Basic Characteristics of Bacteria

  • Unicellular: Bacteria exist as single-celled organisms.

  • Prokaryotic: Lack a nucleus; DNA is in a nucleoid region rather than a membrane-bound nucleus.

  • Lack Membrane-Bound Organelles: No mitochondria, lysosomes, or Golgi apparatus.

  • Asexual Reproduction: Bacteria reproduce by binary fission; one cell divides to produce two.

  • Generation Time: The time taken for a bacterial population to double; can range from minutes (e.g., E. Coli) to several weeks (e.g., tuberculosis).

Bacterial Habitat and Relationships

  • Bacteria are predominantly free-living in environments; can form biofilms on surfaces.

  • Different relationships with other organisms include:

    • Mutualistic: Both species benefit (e.g., human gut flora).

    • Commensal: One species benefits while the other is neither helped nor harmed.

Structural Components of Bacteria

  • Essential Structures: Found in all bacteria:

    • Cytoplasm

    • Ribosomes

    • Nucleoid (with DNA)

    • Cell membrane

    • Cell wall

Specific Components Contributing to Pathogenesis

  1. Flagellum

    • Function: Allows movement, aiding bacteria in evading host defenses and tissue invasion.

  2. Capsule

    • Description: A sticky outer layer (made of sugars) that assists bacteria in adhering to surfaces and evading immune responses.

  3. Fimbriae

    • Description: Hair-like projections that help bacteria attach to surfaces similarly to an octopus's suckers, crucial for resisting flushing by body fluids.

  4. Pili

    • Description: Hair-like appendages, fewer than fimbriae, assisting in motility and horizontal gene transfer (akin to a grappling hook) for genetic material exchange.

  5. Plasmid

    • Definition: Circular, extra-chromosomal DNA providing additional traits, often contributing to antibiotic resistance.

  6. Cell Wall

    • Function: Protects bacteria from osmotic lysis and provides physical defense; composed of peptidoglycan.

    • Types:

      • Gram-Positive: Thick peptidoglycan layers (retains purple stain).

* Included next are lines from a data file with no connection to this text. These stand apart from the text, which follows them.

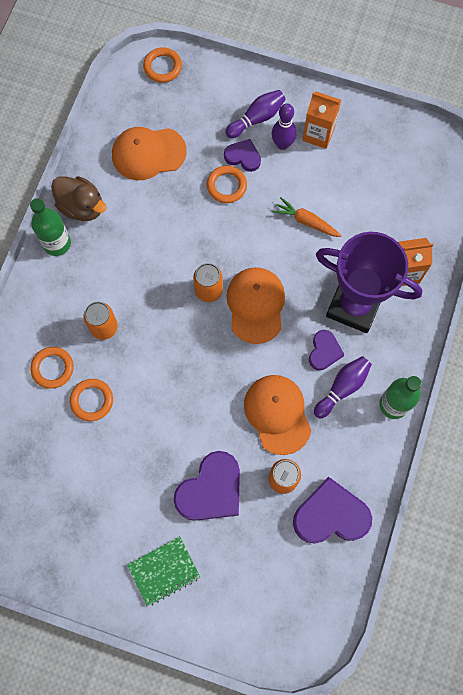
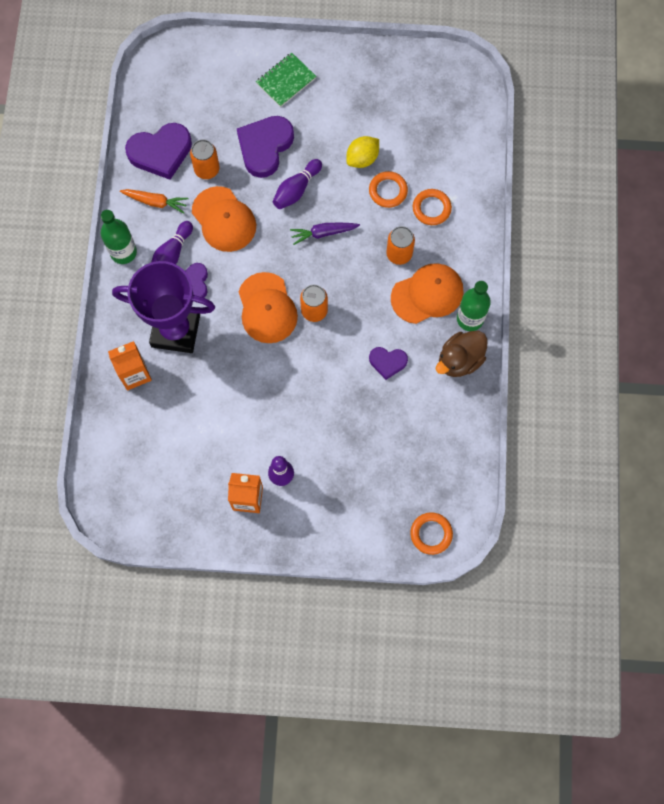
camera: 165 degrees right, 0 degrees up
(82, 207) = (459, 360): brown duck -> brown duck turned 60 degrees counterclockwise
(107, 446) = (362, 159): none -> yellow lemon
(148, 153) = (414, 432): orange cap -> orange cap (427, 294)
(175, 370) = (323, 233): none -> purple carrot
(226, 186) = (326, 417): orange ring -> none
(243, 157) = (318, 453): purple heart -> purple heart (387, 362)
(257, 118) = (315, 499): purple bowling pin -> purple bowling pin (296, 190)
(306, 221) = (239, 401): orange carrot -> orange carrot (156, 202)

      • Gram-Negative: Thinner peptidoglycan, plus an outer membrane, lipopolysaccharides (LPS), and a periplasmic space.

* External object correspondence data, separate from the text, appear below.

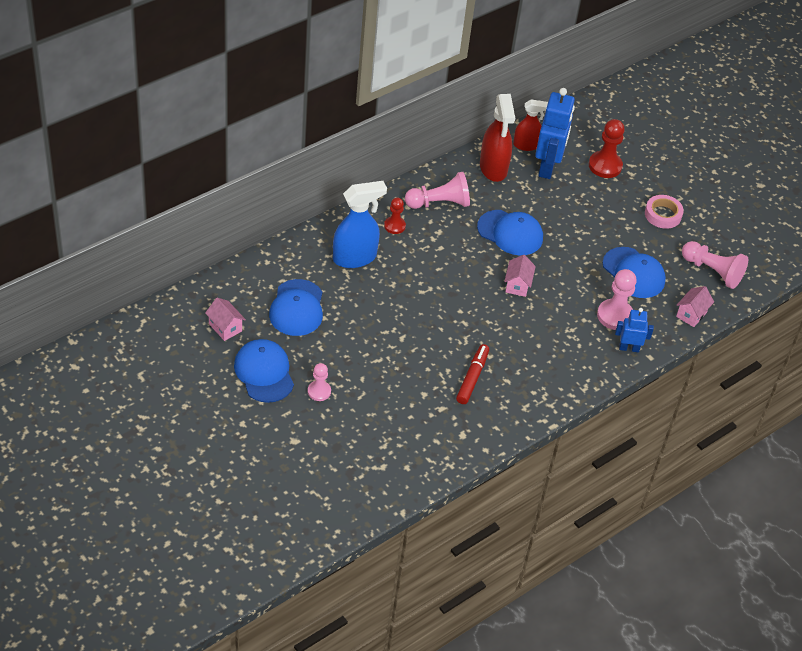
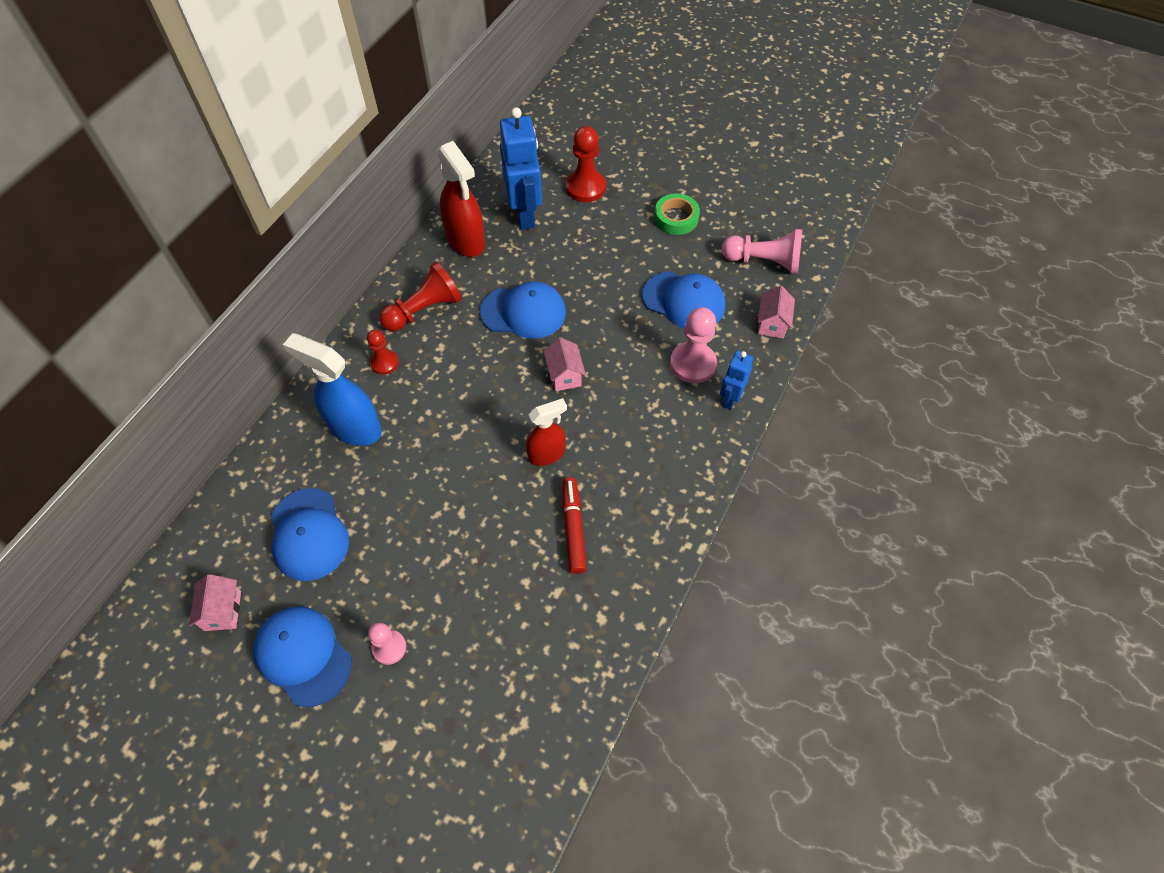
camera: 20 degrees left, 10 degrees up
(225, 327) = (223, 611): pink house -> pink house turned 60 degrees clockwise
(355, 257) = (354, 427): blue spray bottle -> blue spray bottle turned 105 degrees counterclockwise
(439, 203) = (424, 310): pink pawn -> red pawn
(526, 145) = (489, 198): red spray bottle -> red spray bottle (547, 454)
(629, 348) = (730, 398): blue robot -> blue robot turned 45 degrees counterclockwise
(663, 215) = (676, 218): pink tape -> green tape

Important Distinctions Between Gram-Positive and Gram-Negative Bacteria

  • Gram-Positive Bacteria: Stronger structurally due to thick peptidoglycan layer.

  • Gram-Negative Bacteria: Protective outer membrane with LPS, which can be pathogenic due to its ability to damage host cells.

Functional Differences of Bacterial Cell Walls

  • Gram-positive cells are easier to disrupt than gram-negative ones due to their thin cell walls.

  • Gram-negative bacteria utilize their outer membrane and periplasmic space to protect against harmful substances, including antibiotics.

Secretion Systems

  • Unique to Gram-negative bacteria due to the need for efficient nutrient transfer and pathogenic impacts.

  • Six types of secretion systems outlined, with types 3, 4, and 6 specifically related to pathogenicity (injecting toxins directly into host cells).

Endospores in Gram-Positive Bacteria

  • Defined as dormant, metabolically inactive forms of bacteria that can survive extreme conditions.

  • Analogous to a jawbreaker: tough outer layer insuring survival against harsh environments.

Conclusion

  • A broad overview is provided on microorganisms, with specific emphasis on bacteria, their structures, and their potential to cause disease. The discussion sets the stage for further exploration of related topics in subsequent classes.